### ABOUT THIS EXERCISE
Repeat exactly the lines of the listing from the line containing "ring tip: (157, 193)" through its last line, and nothing beyond them.

= = = =

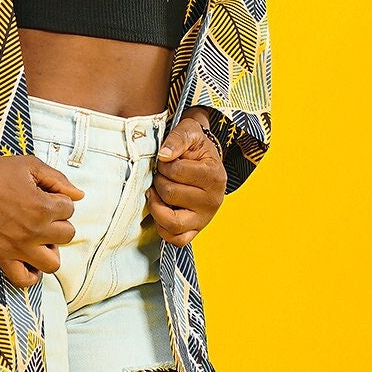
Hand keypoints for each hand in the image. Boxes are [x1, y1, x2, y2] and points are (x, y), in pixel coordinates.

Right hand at [0, 153, 84, 287]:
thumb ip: (58, 180)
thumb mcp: (31, 165)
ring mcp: (19, 247)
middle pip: (67, 235)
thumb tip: (79, 195)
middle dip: (59, 222)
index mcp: (43, 207)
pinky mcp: (2, 256)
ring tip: (40, 238)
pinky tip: (31, 261)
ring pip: (53, 263)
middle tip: (43, 214)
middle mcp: (34, 231)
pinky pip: (23, 279)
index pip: (70, 209)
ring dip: (51, 250)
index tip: (46, 196)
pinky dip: (31, 275)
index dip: (60, 200)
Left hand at [146, 115, 226, 245]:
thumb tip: (164, 155)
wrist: (203, 161)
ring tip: (157, 193)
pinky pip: (176, 239)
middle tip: (162, 176)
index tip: (167, 160)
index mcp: (215, 176)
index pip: (176, 171)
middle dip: (159, 182)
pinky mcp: (195, 230)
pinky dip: (162, 228)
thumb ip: (178, 138)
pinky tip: (161, 210)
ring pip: (172, 222)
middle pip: (170, 195)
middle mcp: (213, 201)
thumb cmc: (195, 148)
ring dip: (157, 206)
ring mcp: (204, 219)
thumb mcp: (190, 132)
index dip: (164, 163)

= = = =

### REPLY
ring tip: (157, 193)
pinky pip: (176, 239)
middle tip: (162, 176)
index tip: (167, 160)
index mcp: (215, 176)
index pip: (176, 171)
middle dip: (159, 182)
pinky mcp: (195, 230)
pinky dip: (162, 228)
thumb ip: (178, 138)
pinky tip: (161, 210)
ring pip: (172, 222)
middle pip: (170, 195)
middle mcp: (213, 201)
thumb cmc: (195, 148)
ring dip: (157, 206)
ring mcp: (204, 219)
thumb mcp: (190, 132)
index dip: (164, 163)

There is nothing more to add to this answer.